The team used the data from the Argo network to calculate an “anomaly of heat content” (AHC); they state that “The differences between the observed (Argo) values and monthly climatology were calculated by subtracting from the observed value the climatological value interpolated to the point of observation and these are called anomalies.” Importantly, they write “This climatology is based on historical hydrographic data from the end of the 1890s up to 2001.”

Basically, positive values of their AHC indicate more ocean heat content in the 1999-2005 period than the average during the 100 years prior and negative values indicate less heat content than average in the most recent period. Now for a World Climate Report highlight – they tell us “For the whole North Atlantic domain the analysis shows a negative AHC in the upper 1500 m” and “The upper 1500-m layer of the North Atlantic show persistent negative values during the whole 7 year period.” Figure 1 shows that at almost all depths, including the surface, the entire North Atlantic Ocean has less heat content from 1999-2005 than on average during the previous 100 years. However, global warmers will quickly note that the same figure shows warming, but we note that despite the warming, the values of heat content for 1999-2005 are largely still below the 100 year average.
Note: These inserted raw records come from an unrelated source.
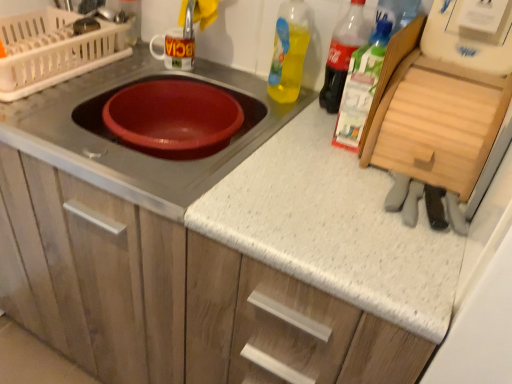
Question: Can you confirm if matte plastic dish drainer at upper left is positioned to the left of translucent plastic bottle at upper right, which is the first bottle from right to left?

Choices:
 (A) no
 (B) yes

Answer: (B)

Question: From the image's perspective, does matte plastic dish drainer at upper left appear lower than translucent plastic bottle at upper right, which is the first bottle from right to left?

Choices:
 (A) yes
 (B) no

Answer: (B)

Question: Does matte plastic dish drainer at upper left have a lesser height compared to translucent plastic bottle at upper right, which is the first bottle from right to left?

Choices:
 (A) yes
 (B) no

Answer: (A)

Question: Is translucent plastic bottle at upper right, placed as the third bottle when sorted from left to right, at the back of matte plastic dish drainer at upper left?

Choices:
 (A) yes
 (B) no

Answer: (B)

Question: Is matte plastic dish drainer at upper left facing towards translucent plastic bottle at upper right, placed as the third bottle when sorted from left to right?

Choices:
 (A) yes
 (B) no

Answer: (B)

Question: Is matte red bowl at center wider or thinner than translucent plastic bottle at upper right, positioned as the second bottle in right-to-left order?

Choices:
 (A) wide
 (B) thin

Answer: (A)

Question: Is matte red bowl at center spatially inside translucent plastic bottle at upper right, positioned as the second bottle in right-to-left order, or outside of it?

Choices:
 (A) outside
 (B) inside

Answer: (A)

Question: Considering the positions of matte red bowl at center and translucent plastic bottle at upper right, arranged as the 2th bottle when viewed from the left, in the image, is matte red bowl at center bigger or smaller than translucent plastic bottle at upper right, arranged as the 2th bottle when viewed from the left,?

Choices:
 (A) small
 (B) big

Answer: (B)

Question: Is matte red bowl at center taller or shorter than translucent plastic bottle at upper right, positioned as the second bottle in right-to-left order?

Choices:
 (A) short
 (B) tall

Answer: (A)

Question: Considering the positions of translucent plastic bottle at upper right, arranged as the 2th bottle when viewed from the left, and translucent plastic bottle at upper right, which is the first bottle from right to left, in the image, is translucent plastic bottle at upper right, arranged as the 2th bottle when viewed from the left, taller or shorter than translucent plastic bottle at upper right, which is the first bottle from right to left,?

Choices:
 (A) short
 (B) tall

Answer: (B)

Question: Considering the positions of translucent plastic bottle at upper right, positioned as the second bottle in right-to-left order, and translucent plastic bottle at upper right, which is the first bottle from right to left, in the image, is translucent plastic bottle at upper right, positioned as the second bottle in right-to-left order, wider or thinner than translucent plastic bottle at upper right, which is the first bottle from right to left,?

Choices:
 (A) wide
 (B) thin

Answer: (A)

Question: Considering their positions, is translucent plastic bottle at upper right, arranged as the 2th bottle when viewed from the left, located in front of or behind translucent plastic bottle at upper right, which is the first bottle from right to left?

Choices:
 (A) behind
 (B) front

Answer: (A)

Question: Is point (337, 81) closer or farther from the camera than point (377, 31)?

Choices:
 (A) closer
 (B) farther

Answer: (B)

Question: From the image's perspective, is translucent plastic bottle at upper right, which is the first bottle from right to left, above or below matte white cabinet at center?

Choices:
 (A) below
 (B) above

Answer: (B)

Question: In terms of size, does translucent plastic bottle at upper right, which is the first bottle from right to left, appear bigger or smaller than matte white cabinet at center?

Choices:
 (A) small
 (B) big

Answer: (A)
Figure 1. Anomaly of heat content (AHC) of the North Atlantic. (A) Vertical distribution of the time averaged AHC. The horizontal bars represent one standard deviation. (B) AHC for the layer between 0 and 1500 m. The vertical bars represent one standard deviation; blue is AHC, green is a moving averaged AHC and red is the AHC filtered with a 7 point low pass filter. The magenta represents a linear regression (from Ivchenko et al., 2006)
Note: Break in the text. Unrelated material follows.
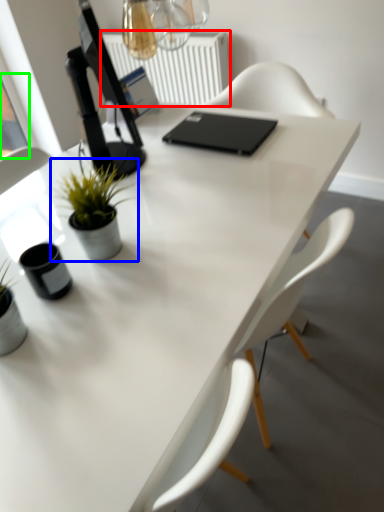
Question: Which object is the closest to the radiator (highlighted by a red box)? Choose among these: houseplant (highlighted by a blue box) or window screen (highlighted by a green box).

Choices:
 (A) houseplant
 (B) window screen

Answer: (B)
The researchers go on to state “The southern and mid North Atlantic subdomains between 10°N and 50°N contributed mainly to the total negative value of the AHC.” Last we checked it is the lower latitude ocean conditions that control such things as hurricanes, and it is there that the negative AHC values dominate. Their heat content graph, Figure 2, further shows that in the lowest latitudes, the trend in heat content is clearly downward or non-existent. Any warming appears only north of 50°N.
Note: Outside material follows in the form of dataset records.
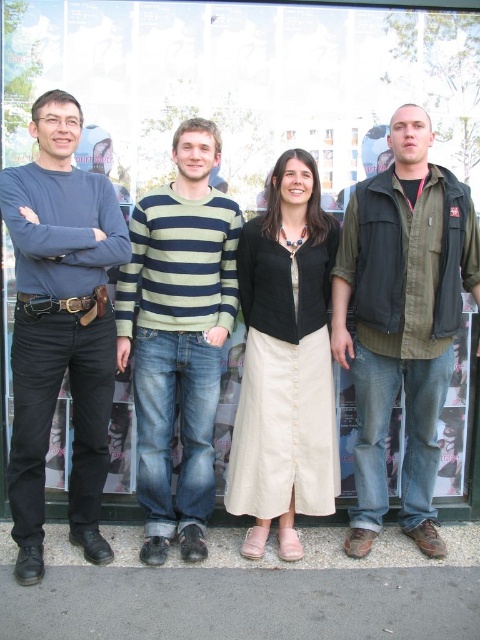
Question: Which of the following is the closest to the observer?

Choices:
 (A) beige cotton skirt at center
 (B) green cotton shirt at center
 (C) matte blue shirt at left

Answer: (C)

Question: Does green cotton shirt at center appear under matte blue shirt at left?

Choices:
 (A) yes
 (B) no

Answer: (B)

Question: Which of the following is the closest to the observer?

Choices:
 (A) striped knit sweater at center
 (B) green cotton shirt at center
 (C) matte blue shirt at left
 (D) beige cotton skirt at center

Answer: (C)

Question: Which point is farther to the camera?

Choices:
 (A) (210, 225)
 (B) (310, 241)

Answer: (A)

Question: Does green cotton shirt at center come in front of striped knit sweater at center?

Choices:
 (A) no
 (B) yes

Answer: (B)

Question: Can you confirm if green cotton shirt at center is positioned above beige cotton skirt at center?

Choices:
 (A) no
 (B) yes

Answer: (B)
Figure 2. Zonally averaged anomaly of heat content of the upper 1500 m for the 10° strips: (A) between 10° and 20°N; (B) between 20° and 30°N; (C) between 30° and 40°N; (D) between 40° and 50°N; (E) between 50° and 60°N; (F) between 60° and 70°N (from Ivchenko et al., 2006)

Somewhat surprisingly to us, they conclude “The exciting result is that the warming takes place in all the studied layers in the northern part of the domain.” To say the least, we at World Climate Report found many other aspects of their findings “exciting” – that’s why the global climate change debate is alive and well, and likely to continue well into the foreseeable future.


Ivchenko, V. O., N. C. Wells, and D. L. Aleynik (2006), Anomaly of heat content in the northern Atlantic in the last 7 years: Is the ocean warming or cooling?, Geophysical Research Letters, 33, L22606, doi:10.1029/2006GL027691.